What you will do »
[A] From the article about Kevin Sutherland's 2002 match play win, copy word for word the part that opens with the words containing "Kevin Sutherland, Tim" and closes with "well that week.".
[B] For the article about Kevin Sutherland's 2002 match play win, decide whether each statement agrees with it, answering yes or no and quoting the words that settle it: (i) Sutherland won more than one PGA TOUR event. (ii) The 2002 event took place in California. (iii) The final against Scott McCarron was played over 18 holes.
[C] Pick up the article about Kevin Sutherland's 2002 match play win right after its last sentence and keep writing it.

___ Document section ___

Kevin Sutherland, Tim Finchem 2002 WGC-Accenture - 2/24/2002 - Sunday Photo by Chris Condon/PGA TOUR Archive



    Written by Bob McClellan @ChampionsTour

    Five-time PGA TOUR Champions winner Kevin Sutherland doesn’t have to search his memory long for the best week of his PGA TOUR career.

    This week marks the 20th anniversary of his lone PGA TOUR victory, and it was a huge one – the 2002 WGC Accenture Match Play Championship, now known as the WGC-Dell Technologies Match Play.

    “If you’re not gonna win a major then it’s nice to have won a World Golf Championships event,” Sutherland, 57, said Tuesday. “It was in California, which is home, and I played really well that week.

    “Some friends were able to come in toward the end of the week and watch. That made it even more special.”

    Really well is an understatement from the mild-mannered, oft-understated Sutherland. Playing as a No. 16 seed in the Sam Snead bracket, he took down in succession world No. 3 David Duval, Irishman Paul McGinley, world No. 14 Jim Furyk, world No. 7 David Toms, Brad Faxon and then, in the 36-hole final, Scott McCarron.

___ Available data ___

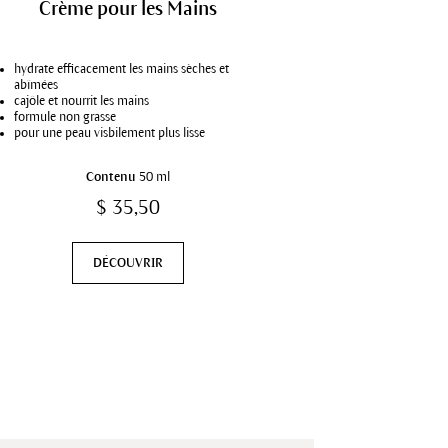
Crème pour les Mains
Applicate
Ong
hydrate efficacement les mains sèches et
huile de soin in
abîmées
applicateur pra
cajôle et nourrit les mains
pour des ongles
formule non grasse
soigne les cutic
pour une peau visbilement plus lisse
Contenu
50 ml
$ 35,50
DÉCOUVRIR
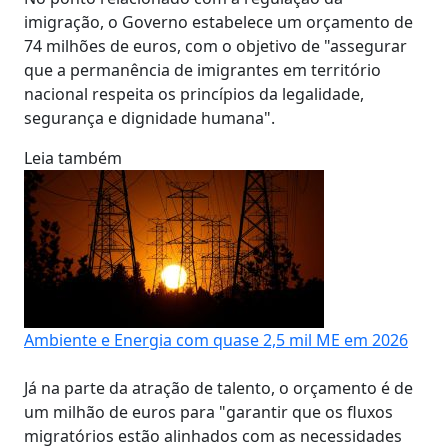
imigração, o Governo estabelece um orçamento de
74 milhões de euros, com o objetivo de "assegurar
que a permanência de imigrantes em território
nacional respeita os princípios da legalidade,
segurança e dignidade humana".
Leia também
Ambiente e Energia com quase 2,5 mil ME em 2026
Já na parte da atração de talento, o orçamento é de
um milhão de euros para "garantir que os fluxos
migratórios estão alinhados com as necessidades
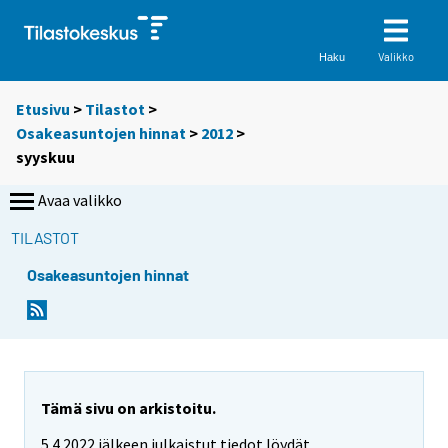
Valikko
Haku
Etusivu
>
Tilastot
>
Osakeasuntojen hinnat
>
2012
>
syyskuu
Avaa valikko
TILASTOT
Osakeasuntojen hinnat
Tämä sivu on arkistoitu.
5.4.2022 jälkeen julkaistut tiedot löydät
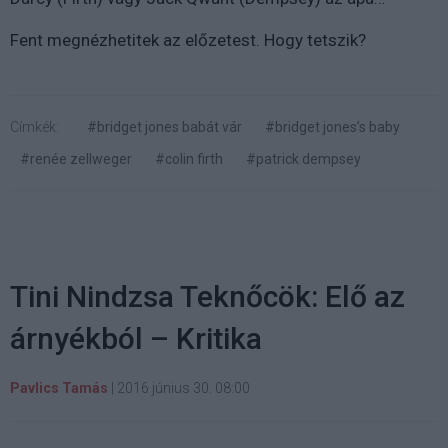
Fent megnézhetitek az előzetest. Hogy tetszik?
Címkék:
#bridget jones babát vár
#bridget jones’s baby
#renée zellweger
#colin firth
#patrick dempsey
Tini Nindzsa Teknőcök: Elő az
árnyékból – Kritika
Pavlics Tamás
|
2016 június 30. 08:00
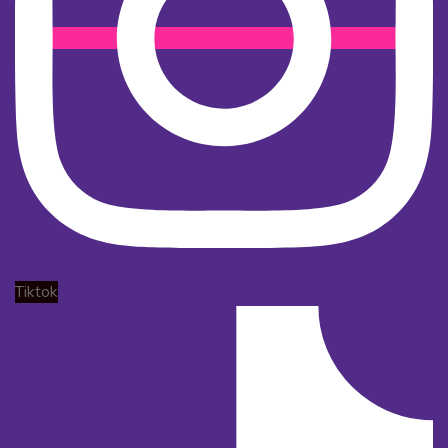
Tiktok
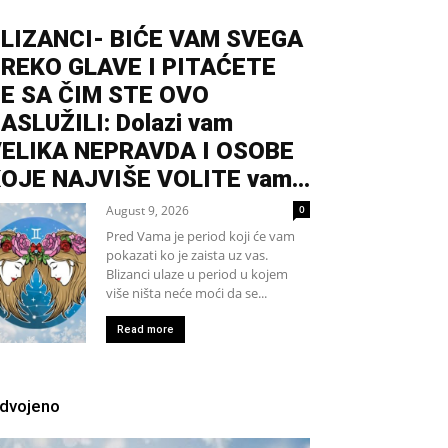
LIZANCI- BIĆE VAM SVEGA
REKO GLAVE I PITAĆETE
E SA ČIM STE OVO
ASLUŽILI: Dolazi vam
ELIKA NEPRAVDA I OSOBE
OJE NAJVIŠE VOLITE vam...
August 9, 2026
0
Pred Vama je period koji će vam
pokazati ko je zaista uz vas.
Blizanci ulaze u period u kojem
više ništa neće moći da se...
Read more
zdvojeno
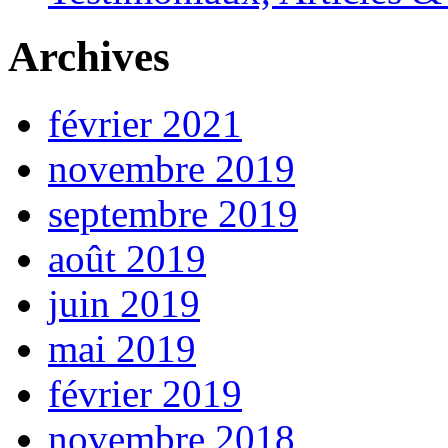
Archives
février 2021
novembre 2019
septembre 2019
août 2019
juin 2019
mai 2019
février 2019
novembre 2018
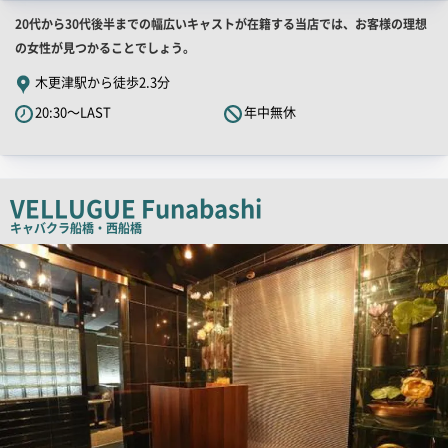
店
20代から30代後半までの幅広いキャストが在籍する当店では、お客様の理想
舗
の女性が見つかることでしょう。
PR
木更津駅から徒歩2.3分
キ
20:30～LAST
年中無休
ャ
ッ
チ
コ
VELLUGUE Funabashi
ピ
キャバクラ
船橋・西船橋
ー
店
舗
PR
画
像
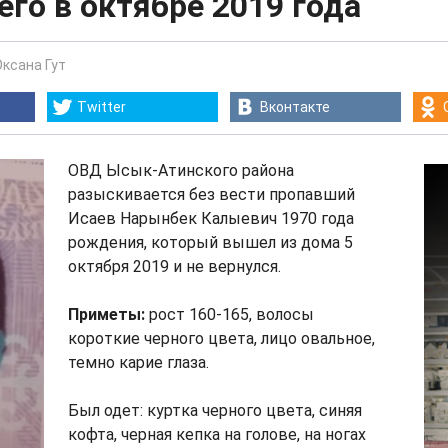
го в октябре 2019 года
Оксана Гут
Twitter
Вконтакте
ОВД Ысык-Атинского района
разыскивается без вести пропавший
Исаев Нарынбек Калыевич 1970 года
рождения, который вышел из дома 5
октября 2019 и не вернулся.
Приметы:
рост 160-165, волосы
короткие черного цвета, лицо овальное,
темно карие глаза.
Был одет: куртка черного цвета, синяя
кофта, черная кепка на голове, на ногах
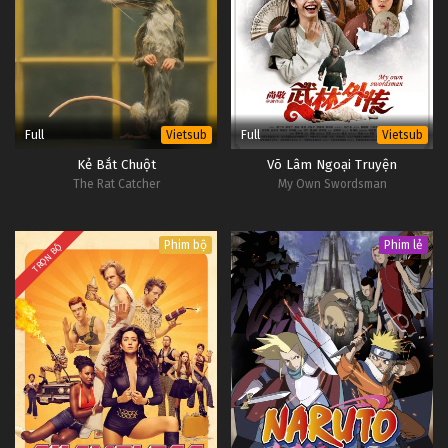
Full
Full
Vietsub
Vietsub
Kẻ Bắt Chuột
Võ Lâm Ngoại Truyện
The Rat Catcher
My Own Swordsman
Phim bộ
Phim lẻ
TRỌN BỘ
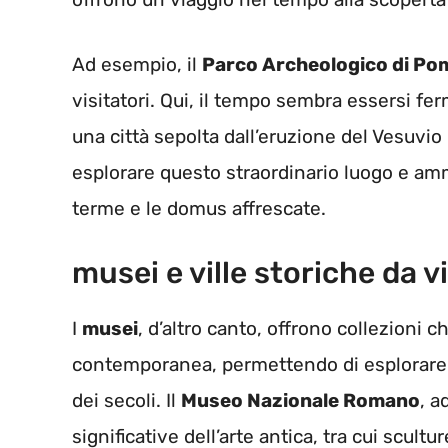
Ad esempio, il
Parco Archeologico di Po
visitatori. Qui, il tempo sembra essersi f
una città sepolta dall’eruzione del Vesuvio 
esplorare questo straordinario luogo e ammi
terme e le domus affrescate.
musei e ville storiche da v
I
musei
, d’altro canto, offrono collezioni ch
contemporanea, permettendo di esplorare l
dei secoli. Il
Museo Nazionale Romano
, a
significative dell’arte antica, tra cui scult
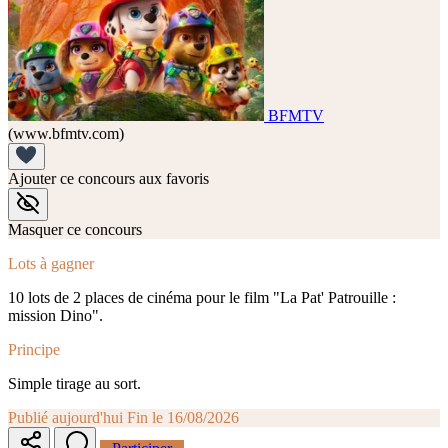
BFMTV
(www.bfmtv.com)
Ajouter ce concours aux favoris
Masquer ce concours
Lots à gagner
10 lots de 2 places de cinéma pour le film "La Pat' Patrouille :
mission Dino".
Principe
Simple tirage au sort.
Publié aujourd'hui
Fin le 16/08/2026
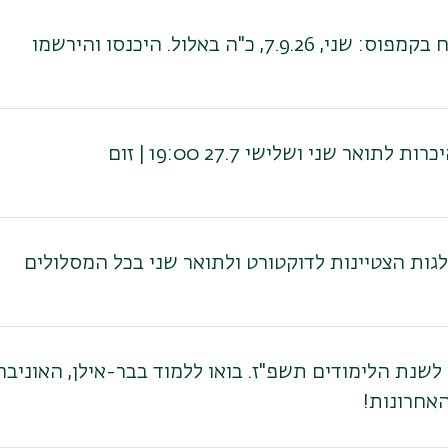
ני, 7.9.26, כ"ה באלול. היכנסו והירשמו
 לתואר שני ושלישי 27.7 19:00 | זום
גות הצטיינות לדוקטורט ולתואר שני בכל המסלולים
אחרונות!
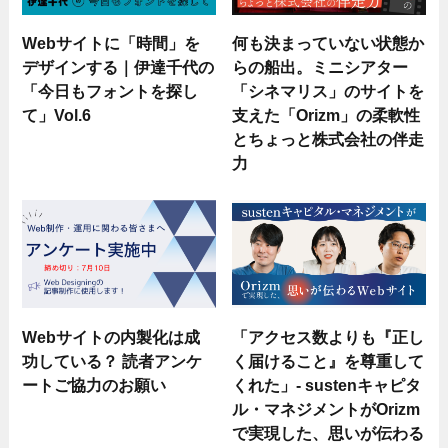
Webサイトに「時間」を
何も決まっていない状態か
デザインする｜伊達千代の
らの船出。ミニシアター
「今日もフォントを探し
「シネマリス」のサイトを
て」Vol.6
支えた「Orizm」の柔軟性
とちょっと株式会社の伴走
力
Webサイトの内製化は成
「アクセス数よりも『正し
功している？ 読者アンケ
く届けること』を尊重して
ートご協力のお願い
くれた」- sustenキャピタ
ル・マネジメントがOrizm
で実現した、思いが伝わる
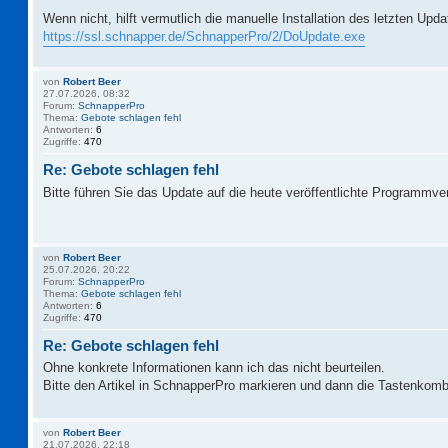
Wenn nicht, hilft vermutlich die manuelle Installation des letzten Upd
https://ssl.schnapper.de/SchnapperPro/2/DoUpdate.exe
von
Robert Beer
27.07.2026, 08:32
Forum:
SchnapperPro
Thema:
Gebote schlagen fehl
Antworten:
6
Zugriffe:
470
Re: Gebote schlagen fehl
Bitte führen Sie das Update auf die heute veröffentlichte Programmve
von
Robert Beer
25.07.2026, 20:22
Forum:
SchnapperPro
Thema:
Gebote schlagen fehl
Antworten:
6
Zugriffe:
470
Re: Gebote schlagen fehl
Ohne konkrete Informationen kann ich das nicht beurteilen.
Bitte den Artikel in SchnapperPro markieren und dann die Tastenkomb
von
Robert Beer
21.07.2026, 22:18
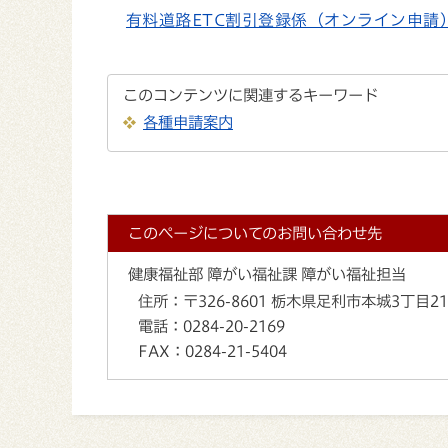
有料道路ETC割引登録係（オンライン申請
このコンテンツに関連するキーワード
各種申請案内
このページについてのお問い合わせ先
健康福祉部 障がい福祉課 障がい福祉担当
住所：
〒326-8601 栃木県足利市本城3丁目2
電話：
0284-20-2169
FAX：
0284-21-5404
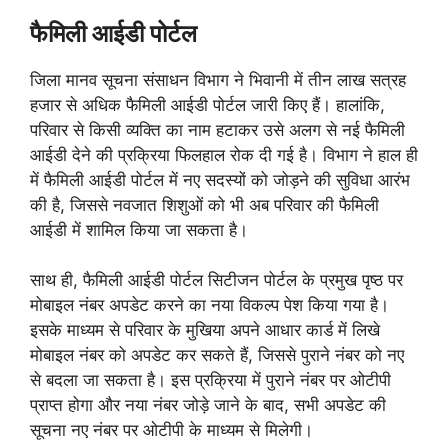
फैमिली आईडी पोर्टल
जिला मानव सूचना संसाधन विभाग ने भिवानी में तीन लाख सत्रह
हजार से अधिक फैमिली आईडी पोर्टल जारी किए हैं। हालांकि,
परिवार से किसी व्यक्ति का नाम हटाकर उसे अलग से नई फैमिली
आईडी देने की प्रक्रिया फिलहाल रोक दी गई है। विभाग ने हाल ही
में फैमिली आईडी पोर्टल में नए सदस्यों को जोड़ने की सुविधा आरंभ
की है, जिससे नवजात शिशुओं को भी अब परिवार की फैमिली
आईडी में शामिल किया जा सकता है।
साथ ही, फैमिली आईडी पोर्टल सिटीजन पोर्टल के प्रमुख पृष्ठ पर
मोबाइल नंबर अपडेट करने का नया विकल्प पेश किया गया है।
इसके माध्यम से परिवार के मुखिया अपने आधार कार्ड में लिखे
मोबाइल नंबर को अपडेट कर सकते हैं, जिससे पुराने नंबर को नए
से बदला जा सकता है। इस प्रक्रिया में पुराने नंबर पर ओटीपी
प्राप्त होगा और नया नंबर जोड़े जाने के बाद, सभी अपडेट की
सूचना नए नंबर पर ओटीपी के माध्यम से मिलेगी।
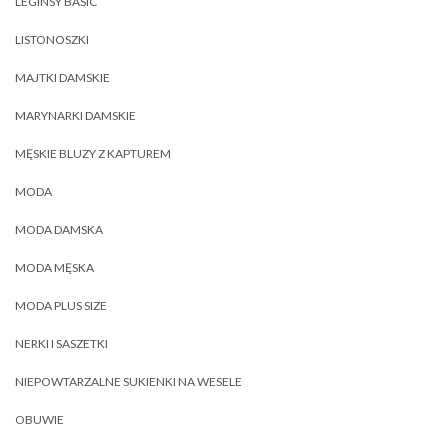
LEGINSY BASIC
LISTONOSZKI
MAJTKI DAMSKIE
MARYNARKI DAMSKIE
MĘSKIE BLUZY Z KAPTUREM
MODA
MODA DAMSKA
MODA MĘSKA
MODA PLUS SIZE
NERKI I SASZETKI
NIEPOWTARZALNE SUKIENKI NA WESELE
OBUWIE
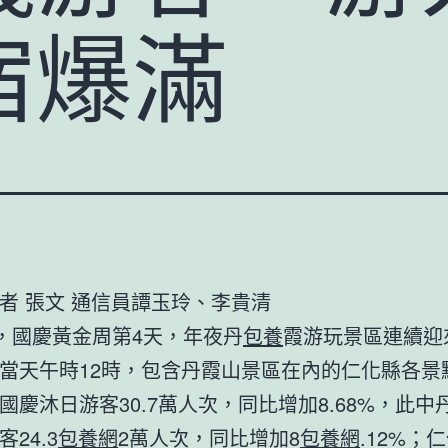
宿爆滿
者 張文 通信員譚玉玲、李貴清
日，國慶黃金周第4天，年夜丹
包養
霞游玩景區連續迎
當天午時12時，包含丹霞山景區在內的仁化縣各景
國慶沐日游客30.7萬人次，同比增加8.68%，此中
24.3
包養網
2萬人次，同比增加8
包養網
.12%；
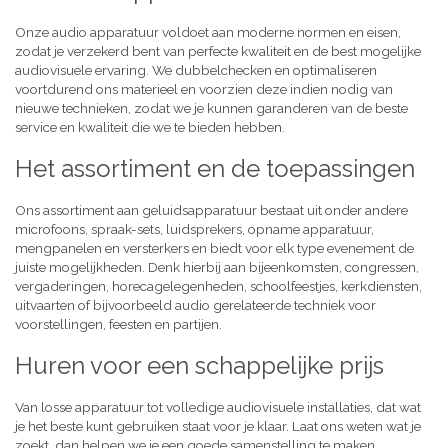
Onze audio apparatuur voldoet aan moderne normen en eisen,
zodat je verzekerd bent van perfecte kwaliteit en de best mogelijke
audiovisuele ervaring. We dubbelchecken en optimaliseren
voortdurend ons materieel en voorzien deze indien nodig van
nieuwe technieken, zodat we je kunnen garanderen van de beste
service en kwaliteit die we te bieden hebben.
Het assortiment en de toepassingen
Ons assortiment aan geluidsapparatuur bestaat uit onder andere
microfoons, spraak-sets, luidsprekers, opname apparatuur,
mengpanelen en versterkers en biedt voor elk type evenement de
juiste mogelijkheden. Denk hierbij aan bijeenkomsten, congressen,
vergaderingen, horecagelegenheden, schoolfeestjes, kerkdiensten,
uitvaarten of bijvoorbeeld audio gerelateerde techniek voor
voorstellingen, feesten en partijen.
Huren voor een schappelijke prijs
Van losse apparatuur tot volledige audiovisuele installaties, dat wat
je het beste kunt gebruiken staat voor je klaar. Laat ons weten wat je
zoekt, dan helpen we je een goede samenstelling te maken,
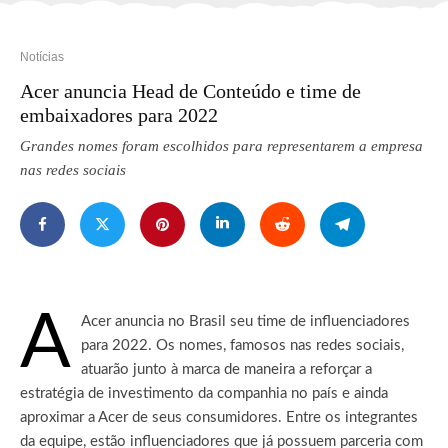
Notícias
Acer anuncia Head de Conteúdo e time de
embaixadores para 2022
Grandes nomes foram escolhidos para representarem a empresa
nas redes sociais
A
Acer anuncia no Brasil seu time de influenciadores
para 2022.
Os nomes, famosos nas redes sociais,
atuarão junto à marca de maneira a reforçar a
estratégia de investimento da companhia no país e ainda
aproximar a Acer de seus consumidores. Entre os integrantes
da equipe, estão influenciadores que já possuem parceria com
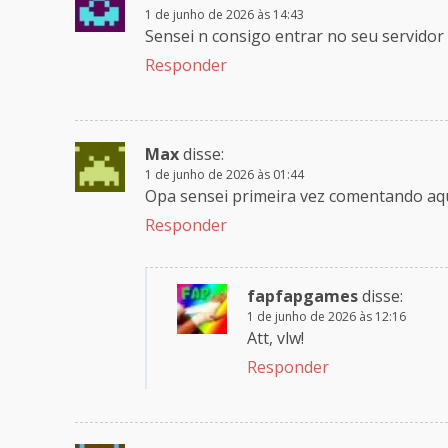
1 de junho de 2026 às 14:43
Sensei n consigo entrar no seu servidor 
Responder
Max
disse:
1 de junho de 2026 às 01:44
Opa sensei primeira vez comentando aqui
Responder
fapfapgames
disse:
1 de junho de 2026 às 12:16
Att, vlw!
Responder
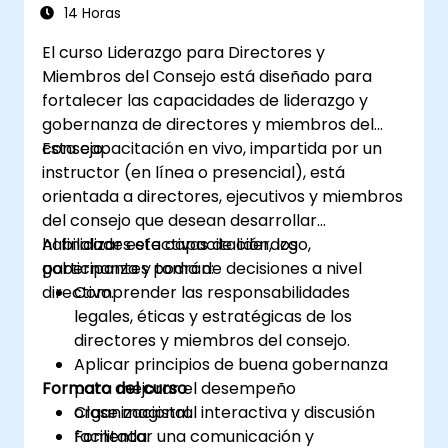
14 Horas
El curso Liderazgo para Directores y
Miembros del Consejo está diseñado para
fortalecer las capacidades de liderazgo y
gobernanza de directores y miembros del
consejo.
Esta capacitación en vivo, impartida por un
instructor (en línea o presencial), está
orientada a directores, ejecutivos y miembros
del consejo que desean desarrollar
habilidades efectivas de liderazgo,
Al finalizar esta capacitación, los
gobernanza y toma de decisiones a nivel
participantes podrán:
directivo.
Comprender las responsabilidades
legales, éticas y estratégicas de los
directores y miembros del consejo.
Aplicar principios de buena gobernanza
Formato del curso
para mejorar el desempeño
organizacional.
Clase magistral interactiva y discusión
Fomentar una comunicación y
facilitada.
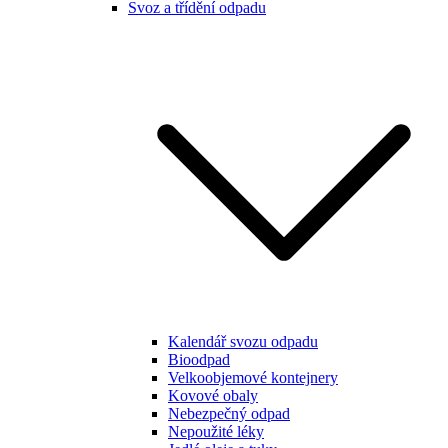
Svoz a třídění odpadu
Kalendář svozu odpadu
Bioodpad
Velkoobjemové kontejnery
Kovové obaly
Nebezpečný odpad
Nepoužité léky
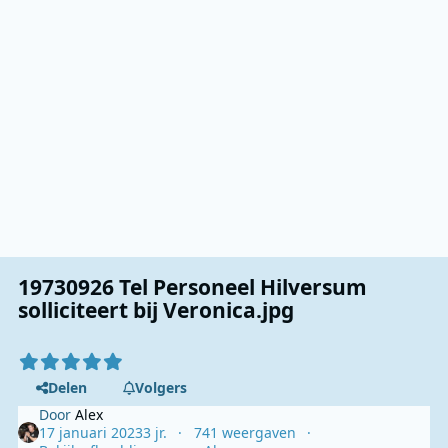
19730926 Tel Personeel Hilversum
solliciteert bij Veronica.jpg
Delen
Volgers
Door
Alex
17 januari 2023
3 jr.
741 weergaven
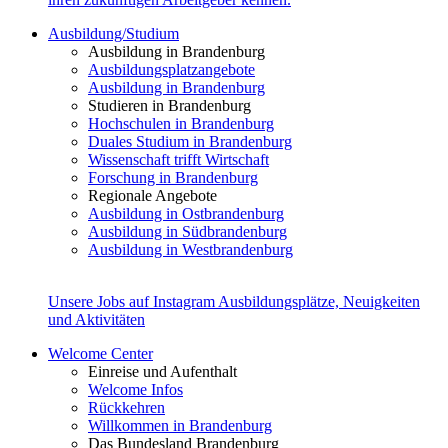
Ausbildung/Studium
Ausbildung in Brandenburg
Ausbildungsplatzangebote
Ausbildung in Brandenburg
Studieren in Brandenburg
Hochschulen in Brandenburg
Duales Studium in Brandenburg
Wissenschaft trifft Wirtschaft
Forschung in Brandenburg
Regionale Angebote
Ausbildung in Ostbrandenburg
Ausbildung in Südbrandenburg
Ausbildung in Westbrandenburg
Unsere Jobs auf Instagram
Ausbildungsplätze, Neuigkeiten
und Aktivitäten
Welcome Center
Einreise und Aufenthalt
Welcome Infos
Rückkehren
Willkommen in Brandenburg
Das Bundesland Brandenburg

___

Answers below »
[A]
Kevin Sutherland, Tim Finchem 2002 WGC-Accenture - 2/24/2002 - Sunday Photo by Chris Condon/PGA TOUR Archive



    Written by Bob McClellan @ChampionsTour

    Five-time PGA TOUR Champions winner Kevin Sutherland doesn’t have to search his memory long for the best week of his PGA TOUR career.

    This week marks the 20th anniversary of his lone PGA TOUR victory, and it was a huge one – the 2002 WGC Accenture Match Play Championship, now known as the WGC-Dell Technologies Match Play.

    “If you’re not gonna win a major then it’s nice to have won a World Golf Championships event,” Sutherland, 57, said Tuesday. “It was in California, which is home, and I played really well that week.

[B]
(i) No: "his lone PGA TOUR victory"
(ii) Yes: "It was in California, which is home"
(iii) No: "in the 36-hole final, Scott McCarron"

[C]
    The match with Duval went 20 holes. Sutherland’s tournament was over almost before it started. Then an odd thing happened with McGinley, whom Sutherland didn’t know all that well. As soon as they went to shake hands, the European PGA TOUR veteran told him, “Kevin, you can win this thing.”

    “It resonated in my brain the entire week,” Sutherland said. “Every morning when I left the hotel to go to the course, I said, ‘Paul thinks I can win this thing, why can’t I?’ I kept reiterating it to myself.

    “We were playing a Champions Tour event a while back and I told him about that and he was looking for his cut from the purse!”

    McCarron came into the match play event having finished runner-up at the then-Nissan Open the week prior.

    “I bogeyed 18 at Riviera to lose to Lenny Mattiace,” McCarron said. “I had that tournament in my hands. And it was one I always wanted to win since I had gone to UCLA and it being one of our home courses. So I was really disappointed to lose at Riv but had been playing very well.”

    While Sutherland was making mincemeat of some of the best players in the United States, McCarron was roughing up the rest of the world in the Ben Hogan bracket. As a 12 seed, he beat, in succession, Colin Montgomerie, Mike Weir and No. 1 seed Sergio Garcia before disposing of Tom Lehman. It set up a semifinal match with Paul Azinger, with whom McCarron said he had a “helluva match. It went all the way to 18 and I made a 50-foot bomb to beat him and that was awesome.”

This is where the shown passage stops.